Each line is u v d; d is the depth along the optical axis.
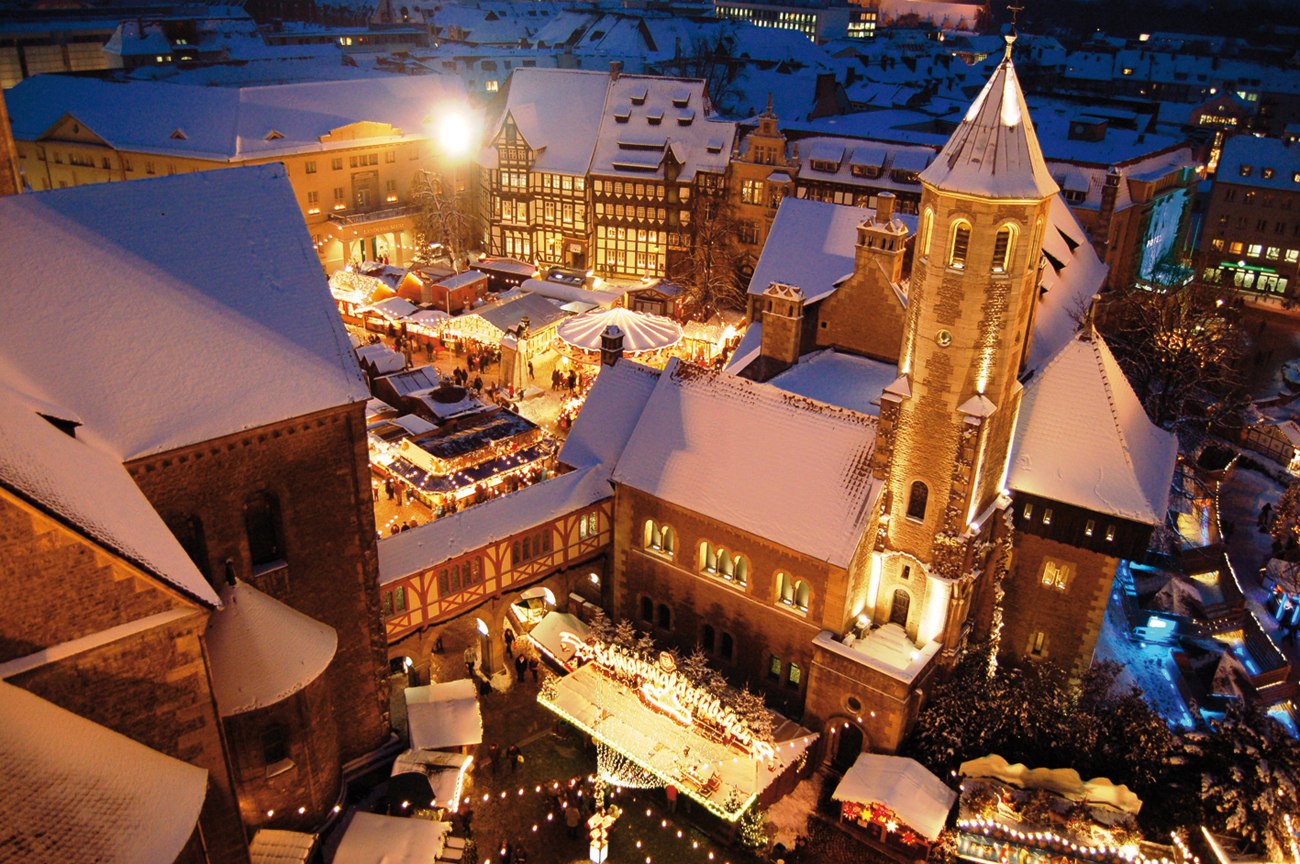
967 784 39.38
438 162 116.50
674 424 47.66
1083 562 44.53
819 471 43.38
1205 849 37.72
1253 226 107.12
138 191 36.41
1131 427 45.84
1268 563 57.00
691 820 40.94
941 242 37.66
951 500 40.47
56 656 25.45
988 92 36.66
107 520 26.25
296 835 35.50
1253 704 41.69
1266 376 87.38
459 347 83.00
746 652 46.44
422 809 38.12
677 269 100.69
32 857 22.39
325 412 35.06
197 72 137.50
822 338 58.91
########
PROBLEM.
Look above for the line that contains "819 471 43.38". Starting there, transcribe every line exactly until you have copied the line that contains "197 72 137.50".

COMPLETED EXERCISE.
819 471 43.38
1205 849 37.72
1253 226 107.12
138 191 36.41
1131 427 45.84
1268 563 57.00
691 820 40.94
941 242 37.66
951 500 40.47
56 656 25.45
988 92 36.66
107 520 26.25
296 835 35.50
1253 704 41.69
1266 376 87.38
459 347 83.00
746 652 46.44
422 809 38.12
677 269 100.69
32 857 22.39
325 412 35.06
197 72 137.50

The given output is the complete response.